Transcribed page contents
━━━━

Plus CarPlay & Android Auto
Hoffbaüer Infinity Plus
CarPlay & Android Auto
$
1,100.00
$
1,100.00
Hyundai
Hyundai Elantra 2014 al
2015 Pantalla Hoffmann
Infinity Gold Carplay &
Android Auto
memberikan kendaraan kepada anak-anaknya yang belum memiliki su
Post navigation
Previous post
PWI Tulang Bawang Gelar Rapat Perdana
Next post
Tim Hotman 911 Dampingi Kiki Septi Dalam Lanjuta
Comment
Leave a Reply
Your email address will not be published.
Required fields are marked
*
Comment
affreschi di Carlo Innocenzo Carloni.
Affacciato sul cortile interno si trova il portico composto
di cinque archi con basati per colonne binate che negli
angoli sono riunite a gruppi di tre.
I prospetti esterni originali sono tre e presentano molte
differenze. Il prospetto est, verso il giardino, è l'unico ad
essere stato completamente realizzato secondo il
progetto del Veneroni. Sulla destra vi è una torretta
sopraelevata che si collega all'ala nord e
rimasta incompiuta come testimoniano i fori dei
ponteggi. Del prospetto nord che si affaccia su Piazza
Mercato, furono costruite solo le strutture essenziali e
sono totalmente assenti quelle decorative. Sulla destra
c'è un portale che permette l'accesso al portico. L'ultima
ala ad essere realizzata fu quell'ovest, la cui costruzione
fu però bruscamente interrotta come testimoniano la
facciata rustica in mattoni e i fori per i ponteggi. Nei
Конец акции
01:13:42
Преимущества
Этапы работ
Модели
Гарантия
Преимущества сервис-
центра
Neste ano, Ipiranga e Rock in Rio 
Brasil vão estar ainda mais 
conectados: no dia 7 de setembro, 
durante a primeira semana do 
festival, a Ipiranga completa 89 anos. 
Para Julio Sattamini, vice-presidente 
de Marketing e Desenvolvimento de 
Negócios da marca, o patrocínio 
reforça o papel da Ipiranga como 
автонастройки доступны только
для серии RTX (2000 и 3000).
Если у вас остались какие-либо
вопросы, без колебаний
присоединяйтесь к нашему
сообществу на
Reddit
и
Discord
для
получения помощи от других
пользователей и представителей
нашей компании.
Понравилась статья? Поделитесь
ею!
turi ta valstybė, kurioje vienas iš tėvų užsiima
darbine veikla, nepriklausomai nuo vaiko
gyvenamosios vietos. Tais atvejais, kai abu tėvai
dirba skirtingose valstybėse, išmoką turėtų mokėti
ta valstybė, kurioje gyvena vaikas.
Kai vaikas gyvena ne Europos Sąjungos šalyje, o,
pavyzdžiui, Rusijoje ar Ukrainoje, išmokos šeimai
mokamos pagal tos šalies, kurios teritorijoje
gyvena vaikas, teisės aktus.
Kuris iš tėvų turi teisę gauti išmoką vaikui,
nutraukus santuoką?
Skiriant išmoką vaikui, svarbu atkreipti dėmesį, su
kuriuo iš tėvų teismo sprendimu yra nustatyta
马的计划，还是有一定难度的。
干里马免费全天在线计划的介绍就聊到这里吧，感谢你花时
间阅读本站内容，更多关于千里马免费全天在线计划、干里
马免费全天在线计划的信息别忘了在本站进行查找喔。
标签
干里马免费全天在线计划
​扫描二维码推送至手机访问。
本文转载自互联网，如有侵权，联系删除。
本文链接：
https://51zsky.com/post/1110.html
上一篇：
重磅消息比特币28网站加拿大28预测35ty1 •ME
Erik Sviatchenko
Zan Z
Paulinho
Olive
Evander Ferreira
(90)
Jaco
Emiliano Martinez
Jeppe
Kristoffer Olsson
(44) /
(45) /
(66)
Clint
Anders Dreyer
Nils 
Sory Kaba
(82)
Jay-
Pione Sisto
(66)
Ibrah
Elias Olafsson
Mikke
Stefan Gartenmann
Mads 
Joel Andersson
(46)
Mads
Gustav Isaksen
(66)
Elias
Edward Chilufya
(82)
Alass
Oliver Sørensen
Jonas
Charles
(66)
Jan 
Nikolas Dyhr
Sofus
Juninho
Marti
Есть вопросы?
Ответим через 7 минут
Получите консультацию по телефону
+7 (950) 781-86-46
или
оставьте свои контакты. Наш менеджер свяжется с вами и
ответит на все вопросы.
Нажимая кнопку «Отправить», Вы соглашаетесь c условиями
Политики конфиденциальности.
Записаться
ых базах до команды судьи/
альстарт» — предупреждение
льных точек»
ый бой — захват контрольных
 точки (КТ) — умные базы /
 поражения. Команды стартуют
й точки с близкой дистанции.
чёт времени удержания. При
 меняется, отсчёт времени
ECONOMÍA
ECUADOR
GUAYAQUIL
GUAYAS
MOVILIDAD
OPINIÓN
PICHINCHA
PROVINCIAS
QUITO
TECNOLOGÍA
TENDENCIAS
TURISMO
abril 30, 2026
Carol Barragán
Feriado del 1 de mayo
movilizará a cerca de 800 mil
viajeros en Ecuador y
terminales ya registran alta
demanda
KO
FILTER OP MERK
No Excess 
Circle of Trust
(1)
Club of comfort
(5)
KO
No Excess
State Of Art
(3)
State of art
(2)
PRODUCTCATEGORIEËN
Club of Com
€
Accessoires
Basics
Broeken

━━━━

◆ **To-do item**: Both end lines included, restate word for word the lines above from the line with "angoli sono riunite a gruppi di tre." to the line with "darbine veikla, nepriklausomai nuo vaiko", and nothing else.

◆ **Worked solution**:
angoli sono riunite a gruppi di tre.
I prospetti esterni originali sono tre e presentano molte
differenze. Il prospetto est, verso il giardino, è l'unico ad
essere stato completamente realizzato secondo il
progetto del Veneroni. Sulla destra vi è una torretta
sopraelevata che si collega all'ala nord e
rimasta incompiuta come testimoniano i fori dei
ponteggi. Del prospetto nord che si affaccia su Piazza
Mercato, furono costruite solo le strutture essenziali e
sono totalmente assenti quelle decorative. Sulla destra
c'è un portale che permette l'accesso al portico. L'ultima
ala ad essere realizzata fu quell'ovest, la cui costruzione
fu però bruscamente interrotta come testimoniano la
facciata rustica in mattoni e i fori per i ponteggi. Nei
Конец акции
01:13:42
Преимущества
Этапы работ
Модели
Гарантия
Преимущества сервис-
центра
Neste ano, Ipiranga e Rock in Rio 
Brasil vão estar ainda mais 
conectados: no dia 7 de setembro, 
durante a primeira semana do 
festival, a Ipiranga completa 89 anos. 
Para Julio Sattamini, vice-presidente 
de Marketing e Desenvolvimento de 
Negócios da marca, o patrocínio 
reforça o papel da Ipiranga como 
автонастройки доступны только
для серии RTX (2000 и 3000).
Если у вас остались какие-либо
вопросы, без колебаний
присоединяйтесь к нашему
сообществу на
Reddit
и
Discord
для
получения помощи от других
пользователей и представителей
нашей компании.
Понравилась статья? Поделитесь
ею!
turi ta valstybė, kurioje vienas iš tėvų užsiima
darbine veikla, nepriklausomai nuo vaiko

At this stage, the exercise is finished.